Both Courtney and Kotek support replacing the bridge.

The first meeting and public hearing of the Joint Committee was held Feb. 11. Union business managers, agents, organizers, and members of construction unions were there in force, reminding lawmakers that the bridge replacement is a regional economic stimulus project; that it will create 1,900 construction jobs for seven to nine years; and that it will secure over $1 billion of federal money for the local economy.

Gov. John Kitzhaber also testified in favor of the bridge replacement.

The Columbian newspaper reported that on Feb. 1, Washington state Sen. Tracey Eide (D-Federal Way), sent a letter to Gov. Jay Inslee expressing her support for the CRC. Eide, co-chair of the Senate’s Transportation Committee, argued that the project has come too far and is too important to turn away from current plans.
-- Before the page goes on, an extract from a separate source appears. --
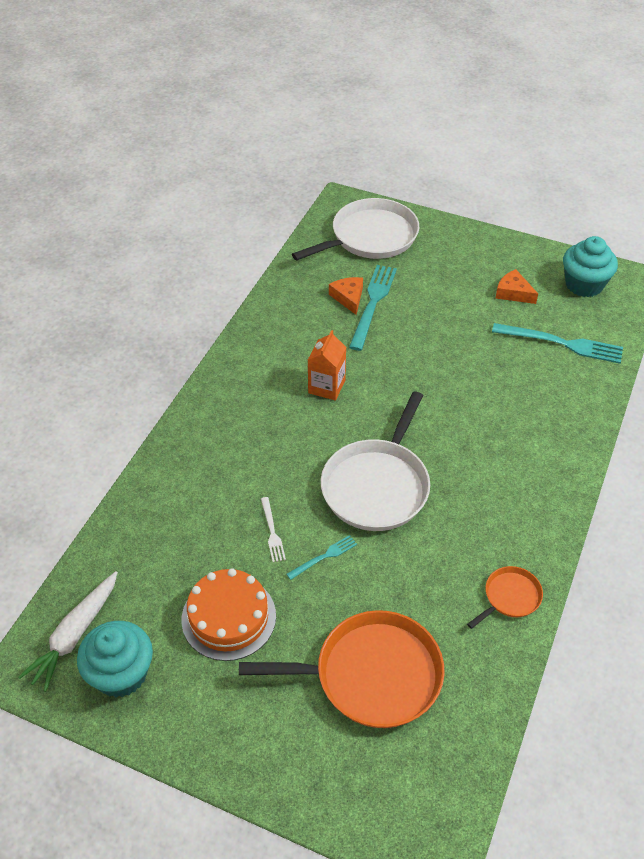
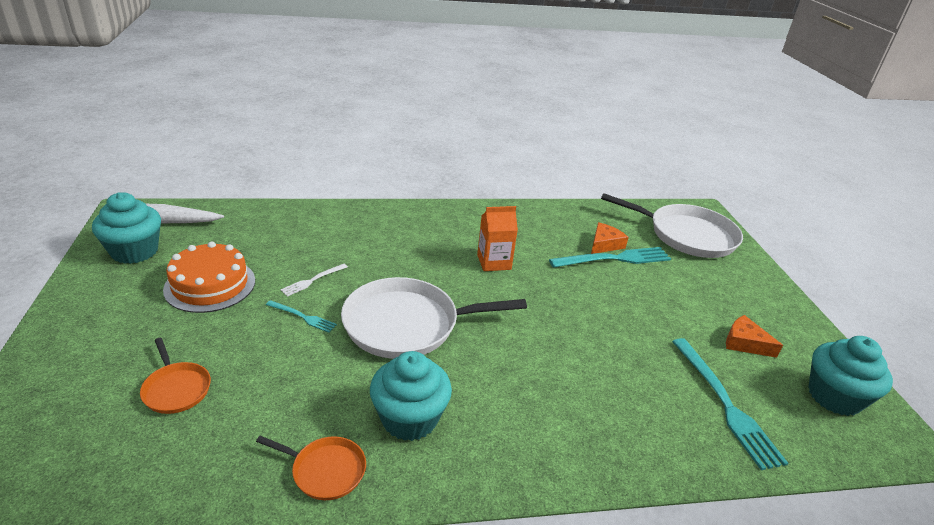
camera: 55 degrees right, 15 degrees down
orange pan [239,610,445,728] -> orange pan [140,338,211,414], size x0.48
orange cheese [496,269,538,304] -> orange cheese turned 60 degrees counterclockwise [726,315,783,358]
none -> turquoise cupcake [370,351,452,441]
“Starting over will leave the states of Washington and Oregon with a vulnerable bridge that is nearly 100 years old that does not adequately meet basic economic and safety needs in its most important commercial corridor,” Eide wrote.

Eide’s letter follows an earlier letter from the Transportation Committee’s other co-chair, Sen. Curtis King (R-Yakima). King, who has been critical of the CRC, called for a “new direction” on the project and laid out a five-point plan to rethink the CRC. That includes dropping light rail, currently planned as part of the project.

In other CRC news, Oregon’s Clackamas County Board of Commissioners failed to pass a resolution Feb. 7 opposing the bridge replacement project. The resolution, submitted at the last minute by newly-elected chair John Ludlow, would have declared that the county “strongly objects to the efforts to commit any funding to the Columbia River Crossing as currently planned.”

The Oregonian newspaper reported that Ludlow proposed the resolution without any notice to the board, which caused two commissioners to admonish him.

Ludlow and newly-elected Commissioner Tootie Smith voted for the resolution. Commissioner Martha Schrader, also newly-elected, voted against it. Commissioner Paul Savas abstained, and Commissioner Jim Bernard was not present.

The commission is non-partisan, but Ludlow and Smith are Tea Party Republicans. Savas is a Republican and Schrader and Bernard are Democrats.

And as this issue of the Labor Press was going to press, the Board of Clark County Commissioners in Washington was going to consider an anti-CRC resolution almost identical to the one that failed in Clackamas County. Like Clackamas County, the resolution was submitted through the back door.

The Columbian newspaper reported that newly-elected Commissioner David Madore, a Republican, asked for the agenda item via an e-mail to County Administrator Bill Barron a day after the Board of Commissioners had met in a public session. Fellow Commissioner Tom Mielke, a Republican, agreed to add the item to the agenda after being contacted by Barron.

In a Feb. 7 e-mail, Commissioner Steve Stuart, a Democrat, confirmed it. “I was informed by the county administrator that the county commissioners will consider a resolution opposing the Columbia River Crossing Project next Tuesday (Feb. 12) morning.”

Stuart said the resolution, “was not discussed in open public session yesterday, but instead delivered in an e-mail from Commissioner Madore this morning followed up by a second vote given by Commissioner Mielke over the phone with our administrator, who agreed to add it (to the agenda).

“Regardless of your feelings about the CRC project, please know that I believe the public should be duly notified of, and invited to participate in, public business such as this,” Stuart wrote. “Trying to sneak things by doesn’t help establish public trust.”

In January, the Board of Commissioners, led by Madore, voted 2-to-1 to withdraw more than $100,000 in funding to the Columbia River Economic Development Council because of its support for the Columbia River Crossing project.

Neither of the county resolutions has any effect on the CRC project, as  it doesn’t fall under their governing authority. “The county commission has no legal authority over this interstate project. Period,” Stuart told the Columbian newspaper.